- Given passage -
Here’s a Bible verse:
He who did not spare his own Son but gave him up for us all, how will he not also with him graciously give us all things?
– Romans 8:32
Sometimes Leaders Need to be Carried
But Moses’ hands grew weary, so they took a stone and put it under him, and he sat on it, while Aaron and Hur held up his hands, one on one side, and the other on the other side. So his hands were steady until the going down of the sun.
– Exodus 17:12
Yesterday I sat with Natalie and read to her from 2 Corinthians (at her request). This was our second time through the letter together. She is resonating a lot with Paul’s talk of afflictions and “jars of clay” and thorns and weakness. But I began last night to think something else is at play here, and she might not even be conscious of it. See, Natalie is a leader. I don’t say was, despite her frail state. She still is, though she has withdrawn from the fray of church service and entered a fray of a different kind. And when I read Paul saying “I will most gladly spend and be spent for your souls” (2 Corinthians 12:15), I think this describes Natalie to a “T.”
Last night I talked to another one of our deaconesses on the phone and she mentioned John Piper’s little catchphrase “Don’t waste your life,” saying Natalie is a perfect example. She has poured out immeasurably over the years for her family, her friends, her church, and her community. She seemed a tireless servant, sacrificing constantly to live simply and therefore generously. She is our church’s “queen” of benevolence. And she has been a tireless evangelist, maintaining several long-term relationships with unbelievers very dear to her, whose salvation she has labored for over decades. (She has high hopes and prayers her illness and perhaps her death will serve as a turning point for their receiving the gospel.) Given all of the hard work she has engaged in for so long, it has bothered her somewhat to be in this vulnerable position. She has always been the one who helps, the one who takes charge. But sometimes leaders need to be carried too.
Paul assumes so. Continuing in 2 Cor. 12:15, he writes, “If I love you more, am I to be loved less?” Elsewhere: “We have spoken freely to you, Corinthians; our heart is wide open . . . In return (I speak as to children) widen your hearts also” (2 Cor. 6:11,13). As he opens in greeting, almost immediately discussing his great affliction and need for comfort, he asks for help: “You also must help us by prayer” (2 Cor. 1:11).
The truth is, our leaders need to be carried sometimes. At all times, they need to be carried to the Lord in prayer. This is the single best thing you can do for those who are responsible for your spiritual upbringing. They need your prayers more than than they need your praise, and they certainly need your prayers more than your advice. And while they do need your advice, they moreso need your encouragement, your consideration, your benefit of the doubt. They need you to not rehearse accusations in your mind against them, but advocate for them in your imagination.
Leadership of all kinds is lonely and costly. It is tiring. For every person with a problem, he or she is essentially all that exists. Affliction has its way of self-centering. But all the problems that exist are the leader’s. And for spiritual shepherds who take it all seriously, there is “the daily pressure on them of their anxiety for the whole church” (2 Cor. 11:28, par).

- Required tasks -
A) List every distinct Bible reference (book, chapter and verse) cited in the passage on carrying leaders, giving each one only once.
B) Write out the part of the passage on carrying leaders that starts with "The truth is, our" and goes on through "in your imagination.".
C) Pick up the passage on carrying leaders after its final sentence and carry it on.

- Data rows -

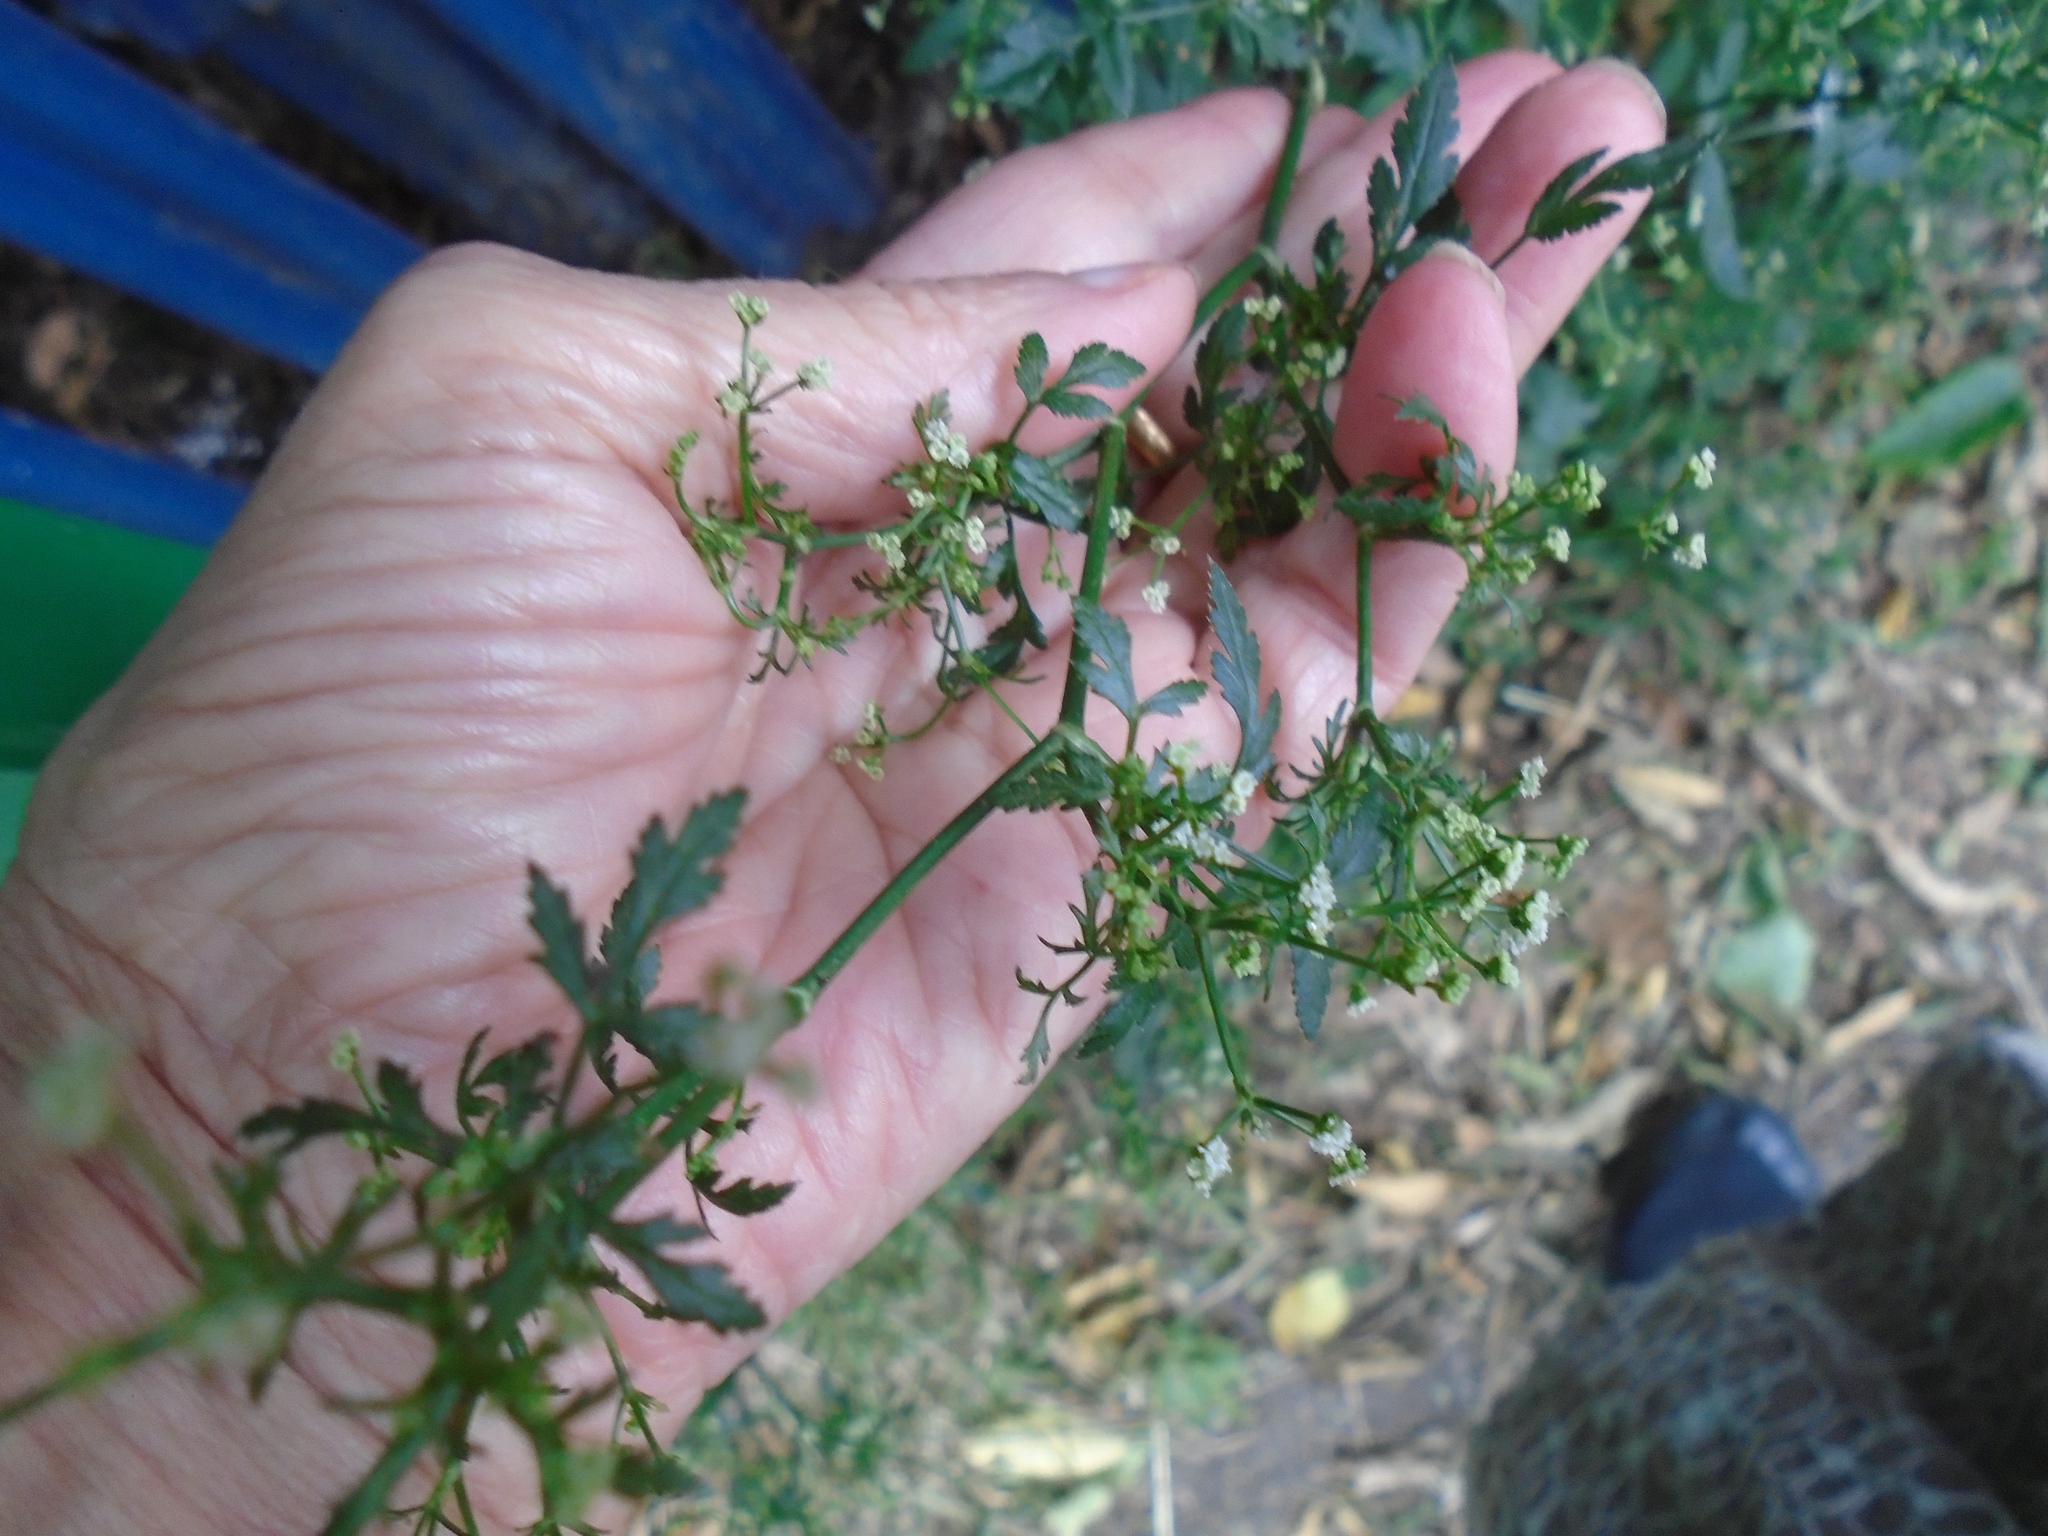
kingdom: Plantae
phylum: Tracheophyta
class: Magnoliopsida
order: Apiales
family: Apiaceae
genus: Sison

--

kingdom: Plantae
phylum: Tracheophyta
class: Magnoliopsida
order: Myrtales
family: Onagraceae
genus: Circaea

- Final results -
A)
Romans 8:32
Exodus 17:12
2 Corinthians 12:15
2 Cor. 6:11,13
2 Cor. 1:11
2 Cor. 11:28

B)
The truth is, our leaders need to be carried sometimes. At all times, they need to be carried to the Lord in prayer. This is the single best thing you can do for those who are responsible for your spiritual upbringing. They need your prayers more than than they need your praise, and they certainly need your prayers more than your advice. And while they do need your advice, they moreso need your encouragement, your consideration, your benefit of the doubt. They need you to not rehearse accusations in your mind against them, but advocate for them in your imagination.

C)
I remember the period of time right after I’d moved to Vermont to pastor Middletown Church. Becky stayed behind in Nashville, keeping her job because we needed her income to cover our mortgage there because our house had not sold. (It didn’t sell for four years, but that’s another story for another time.) I had our daughters with me. For nine months we did this, and while it may not seem like a lot for families accustomed to such separation, it was extremely difficult for all of us. Becky and I both suffered from deep discouragement. The loneliness and “left behind”-ness was crushing her. Trying to pastor and parent in a new place all by myself was crushing me. I began to question our decision, question my calling. I struggled to find any joy in our new home. I was breaking down in the pulpit. I was losing my temper with the girls. I was wandering about, numb and defeated. I was trying to tend to the care of a church full of new friends, and suddenly had to face the need for my own care. I have been through a period of depression before, to the point of entertaining very dark thoughts about myself, and I could feel the murky edges of this darkness closing in on me again.
The Lord came through, and he came through through the grace of our church, carrying me, carrying us in an extraordinary way. (I tell the remarkable story that began with a divinely-timed phone call from Elder Dale in my book on pastoral ministry.) It was in that time that I re-read Exodus 17, by happenstance, and the image of Aaron and Hur pulling up a stone for Moses to sit on and holding up his arms overwhelmed me. That simple, stirring image of the man’s being carried by his brother and his friend made me sob. It’s a beautiful thing to not just read Scripture but to feel it.
Good leaders carry their people when they’ve gotten lost, when they’ve gotten hurt, when they’ve gotten too tired to follow. At the very least, a good leader will sit with them while they gather their strength. Or when their strength is giving way to death. It is part of the calling. But sometimes leaders need to be carried too. Do you carry yours?
Bear one another’s burdens, and so fulfill the law of Christ.
– Galatians 6:2
June 17, 2014
Good News for the Weakest Ministers
Like the apostle Paul, it is every minister’s business to glory in his infirmities. The world says, “Pshaw! upon your oratory; it is rough, and rude, and eccentric.” Yet, ’tis even so, but we are content, for God blesses it. Then so much the better that it has infirmities in it; for now shall it be plainly seen that it is not of man or by man, but the work of God, and of God alone.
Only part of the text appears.